At the center, we enjoyed a picnic lunch: salad and chips, rolls with cold cuts and cheese along with fruits and juice. We had some time and browsed a small museum detailing the maritime history and unique ecology of the Cape.


We then moved to Cape Point National Park. While the Flying Dutchman Funicular was available to whisk visitors up the hill, we decided to hike the path to the Old Cape Point Lighthouse.

After the lunch break we got back into the bus and headed to Cape Point National Park. Here we could buy a ticket and ride the Flying Dutchman Funicular up to the viewing point but we just decided to hike up like almost everyone else.


From this height, we could see the Cape Peninsula behind us and the vast ocean ahead. The New Cape Point Lighthouse perched much lower on the cliffs—built there because the old one was often shrouded in too much fog to be useful to ships.

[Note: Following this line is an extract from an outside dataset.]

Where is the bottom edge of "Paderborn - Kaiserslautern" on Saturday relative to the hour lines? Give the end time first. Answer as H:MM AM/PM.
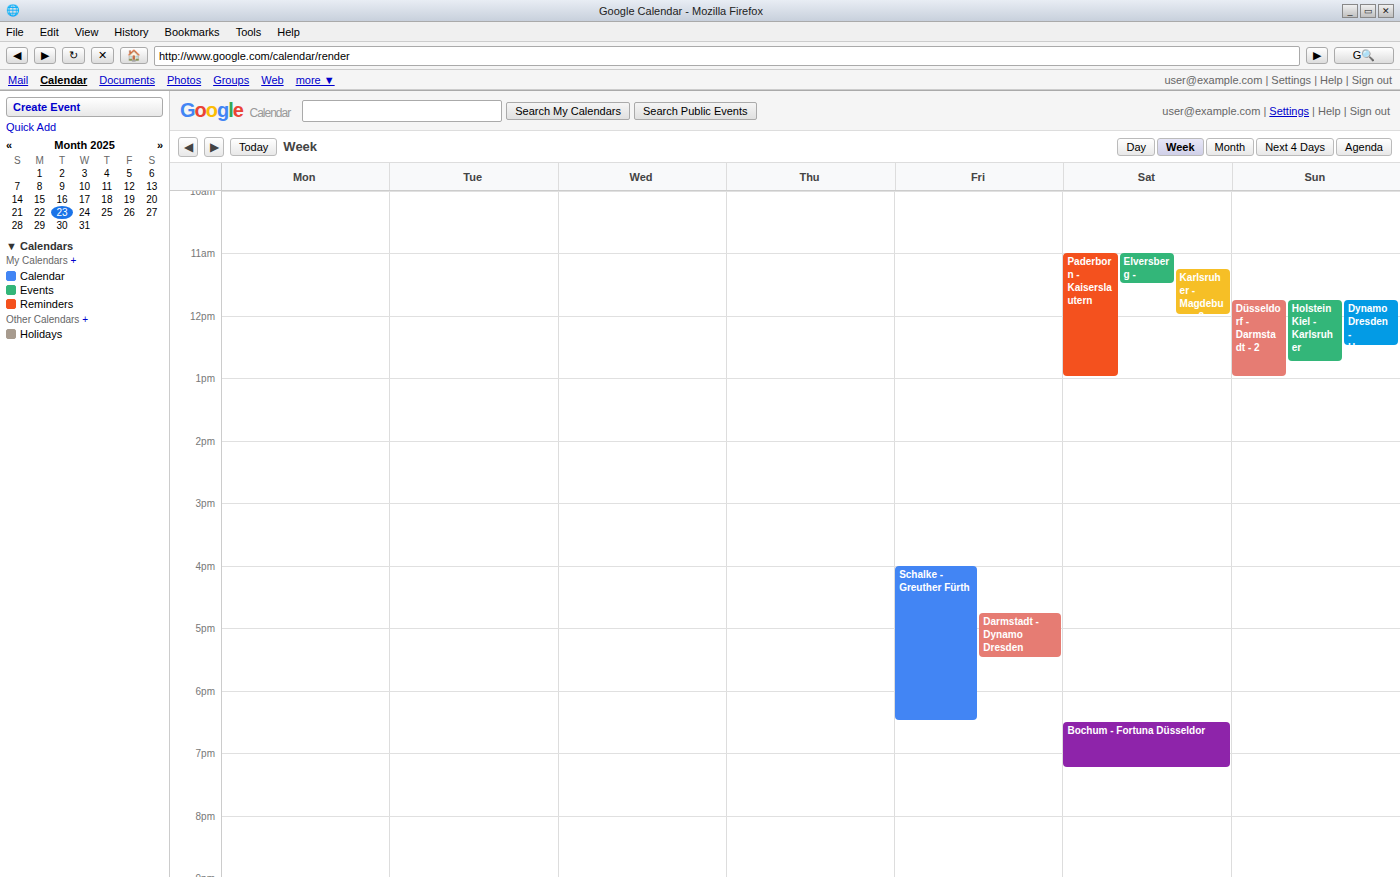
1:00 PM -- exactly on the 1 PM line.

For the final stretch, I chose to walk to the Cape of Good Hope via the Cape Peninsula Wooden Walkway. The trail winds along the cliff edge, offering views of the secluded Dias Beach below.


The sand there looked untouched, and though time didn’t permit a descent, the view from above was breathtaking. Eventually, I reached the iconic sign marking the most South-Western point of Africa.


The drive back was a mini-safari; we spotted baboons near the road and ostriches and bontebok antelope wandering through the scrub.


Our final stop was Boulders Beach in Simon’s Town. This is home to a massive colony of African Penguins (also known as Jackass Penguins for their braying sounds).



Watching them waddle across the sand and swim through the rock pools from the boardwalk was fun.

This was the end of our trip and we drove back to Cape Town. To end the day, we headed to Mama Africa on Long Street. The restaurant is a Cape Town institution, famous for its rustic decor and live marimba music.



I decided to be adventurous and ordered Mama’s Wild Game Mixed Grill. It was a unique opportunity to try a variety of local meats, including crocodile, ostrich, springbok, kudu, and venison sausage. Each had a distinct flavor, making it a meal to remember.


After an enjoyable dinner we walked down Long Street back to the hotel, ready for a more relaxed pace tomorrow.